# [Do this]
Count the lines in the records that contain the string "hide", matching case. Reply with the number only.

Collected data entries

========================================================================

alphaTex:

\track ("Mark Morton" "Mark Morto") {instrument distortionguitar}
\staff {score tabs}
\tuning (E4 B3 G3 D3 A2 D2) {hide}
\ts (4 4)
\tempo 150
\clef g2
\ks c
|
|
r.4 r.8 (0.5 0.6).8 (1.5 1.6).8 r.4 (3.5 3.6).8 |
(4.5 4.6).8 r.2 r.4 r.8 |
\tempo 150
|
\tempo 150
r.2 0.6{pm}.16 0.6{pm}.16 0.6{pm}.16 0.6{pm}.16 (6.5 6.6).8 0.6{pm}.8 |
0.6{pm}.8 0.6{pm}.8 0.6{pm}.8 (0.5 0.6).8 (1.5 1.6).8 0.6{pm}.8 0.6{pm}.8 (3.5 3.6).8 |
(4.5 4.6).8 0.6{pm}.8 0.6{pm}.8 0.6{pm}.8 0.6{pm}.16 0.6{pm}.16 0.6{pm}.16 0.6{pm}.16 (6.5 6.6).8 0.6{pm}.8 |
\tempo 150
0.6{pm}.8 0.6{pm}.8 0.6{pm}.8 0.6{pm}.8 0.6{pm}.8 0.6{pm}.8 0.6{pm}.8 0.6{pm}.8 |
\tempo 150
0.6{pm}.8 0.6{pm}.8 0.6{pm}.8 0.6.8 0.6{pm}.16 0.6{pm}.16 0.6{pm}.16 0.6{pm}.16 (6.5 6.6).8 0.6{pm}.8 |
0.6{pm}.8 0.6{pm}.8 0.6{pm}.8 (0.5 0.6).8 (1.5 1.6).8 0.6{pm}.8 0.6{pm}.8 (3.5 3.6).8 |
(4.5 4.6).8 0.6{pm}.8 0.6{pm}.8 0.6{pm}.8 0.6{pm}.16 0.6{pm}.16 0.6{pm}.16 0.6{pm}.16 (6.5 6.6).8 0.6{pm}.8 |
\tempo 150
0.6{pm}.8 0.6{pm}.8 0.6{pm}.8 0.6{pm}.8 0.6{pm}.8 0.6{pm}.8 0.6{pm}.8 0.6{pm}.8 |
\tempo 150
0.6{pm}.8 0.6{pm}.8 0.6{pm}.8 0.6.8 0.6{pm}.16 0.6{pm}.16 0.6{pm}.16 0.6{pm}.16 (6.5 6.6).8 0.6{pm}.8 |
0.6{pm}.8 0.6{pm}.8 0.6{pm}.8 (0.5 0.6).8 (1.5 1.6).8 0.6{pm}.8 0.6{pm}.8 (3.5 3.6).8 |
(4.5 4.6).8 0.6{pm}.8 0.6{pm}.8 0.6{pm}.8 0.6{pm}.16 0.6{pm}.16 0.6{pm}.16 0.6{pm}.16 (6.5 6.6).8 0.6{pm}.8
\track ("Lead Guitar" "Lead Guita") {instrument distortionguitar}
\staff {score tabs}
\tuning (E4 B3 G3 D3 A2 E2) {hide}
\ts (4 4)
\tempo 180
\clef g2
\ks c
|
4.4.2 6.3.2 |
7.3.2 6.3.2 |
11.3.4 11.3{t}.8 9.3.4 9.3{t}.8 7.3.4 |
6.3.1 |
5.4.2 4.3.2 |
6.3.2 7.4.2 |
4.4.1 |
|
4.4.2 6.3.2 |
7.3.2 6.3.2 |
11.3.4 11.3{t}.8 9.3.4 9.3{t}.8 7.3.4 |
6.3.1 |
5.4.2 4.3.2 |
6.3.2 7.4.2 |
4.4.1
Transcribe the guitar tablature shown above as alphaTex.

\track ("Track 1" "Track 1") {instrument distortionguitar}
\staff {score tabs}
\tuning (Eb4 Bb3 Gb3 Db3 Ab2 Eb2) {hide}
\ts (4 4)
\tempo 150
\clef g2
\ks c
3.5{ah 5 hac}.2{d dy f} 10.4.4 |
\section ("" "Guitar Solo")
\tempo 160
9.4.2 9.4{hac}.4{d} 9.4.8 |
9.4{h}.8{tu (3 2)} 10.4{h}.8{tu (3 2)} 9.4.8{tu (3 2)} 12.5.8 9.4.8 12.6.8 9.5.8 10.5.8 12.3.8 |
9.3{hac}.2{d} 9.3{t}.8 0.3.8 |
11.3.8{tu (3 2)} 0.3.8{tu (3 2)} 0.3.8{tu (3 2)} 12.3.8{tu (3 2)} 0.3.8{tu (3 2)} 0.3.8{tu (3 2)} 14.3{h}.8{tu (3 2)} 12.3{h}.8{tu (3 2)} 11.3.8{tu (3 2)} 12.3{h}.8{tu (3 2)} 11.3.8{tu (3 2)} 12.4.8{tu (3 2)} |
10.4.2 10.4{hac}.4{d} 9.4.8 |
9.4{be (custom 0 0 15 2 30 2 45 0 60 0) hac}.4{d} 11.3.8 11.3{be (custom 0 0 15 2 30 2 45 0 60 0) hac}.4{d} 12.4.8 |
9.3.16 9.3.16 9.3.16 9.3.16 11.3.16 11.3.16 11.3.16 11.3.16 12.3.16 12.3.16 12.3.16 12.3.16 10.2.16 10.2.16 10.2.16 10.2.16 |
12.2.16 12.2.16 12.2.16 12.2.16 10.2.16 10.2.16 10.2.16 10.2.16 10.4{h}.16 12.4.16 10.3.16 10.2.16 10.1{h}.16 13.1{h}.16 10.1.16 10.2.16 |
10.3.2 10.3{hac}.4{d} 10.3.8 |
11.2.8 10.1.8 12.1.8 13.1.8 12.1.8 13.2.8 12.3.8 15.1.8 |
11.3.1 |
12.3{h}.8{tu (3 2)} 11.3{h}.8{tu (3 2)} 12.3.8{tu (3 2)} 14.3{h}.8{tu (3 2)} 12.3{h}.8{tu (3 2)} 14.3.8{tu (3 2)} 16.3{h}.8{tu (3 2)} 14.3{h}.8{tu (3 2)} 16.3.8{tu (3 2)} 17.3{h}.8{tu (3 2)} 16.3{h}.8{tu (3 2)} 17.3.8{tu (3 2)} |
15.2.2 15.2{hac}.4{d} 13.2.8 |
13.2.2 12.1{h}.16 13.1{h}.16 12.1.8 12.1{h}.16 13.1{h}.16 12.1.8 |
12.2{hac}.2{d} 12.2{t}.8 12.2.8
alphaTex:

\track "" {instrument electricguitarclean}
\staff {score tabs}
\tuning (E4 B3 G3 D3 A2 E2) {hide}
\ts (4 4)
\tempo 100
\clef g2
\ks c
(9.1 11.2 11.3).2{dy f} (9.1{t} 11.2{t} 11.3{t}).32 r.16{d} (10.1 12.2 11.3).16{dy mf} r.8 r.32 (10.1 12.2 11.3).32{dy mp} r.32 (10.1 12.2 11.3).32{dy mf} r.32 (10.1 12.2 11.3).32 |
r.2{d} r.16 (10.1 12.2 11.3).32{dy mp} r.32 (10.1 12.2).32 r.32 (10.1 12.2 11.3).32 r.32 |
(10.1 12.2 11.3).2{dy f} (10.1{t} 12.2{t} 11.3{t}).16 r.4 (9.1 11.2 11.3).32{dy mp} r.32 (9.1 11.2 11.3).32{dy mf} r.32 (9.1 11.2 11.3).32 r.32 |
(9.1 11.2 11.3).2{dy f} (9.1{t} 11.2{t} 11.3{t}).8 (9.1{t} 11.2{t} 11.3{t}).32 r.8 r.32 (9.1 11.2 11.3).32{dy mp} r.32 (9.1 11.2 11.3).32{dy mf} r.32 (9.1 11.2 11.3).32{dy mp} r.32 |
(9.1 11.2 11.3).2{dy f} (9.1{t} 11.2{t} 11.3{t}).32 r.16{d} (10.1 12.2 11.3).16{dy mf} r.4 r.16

========================================================================

# [The output]
4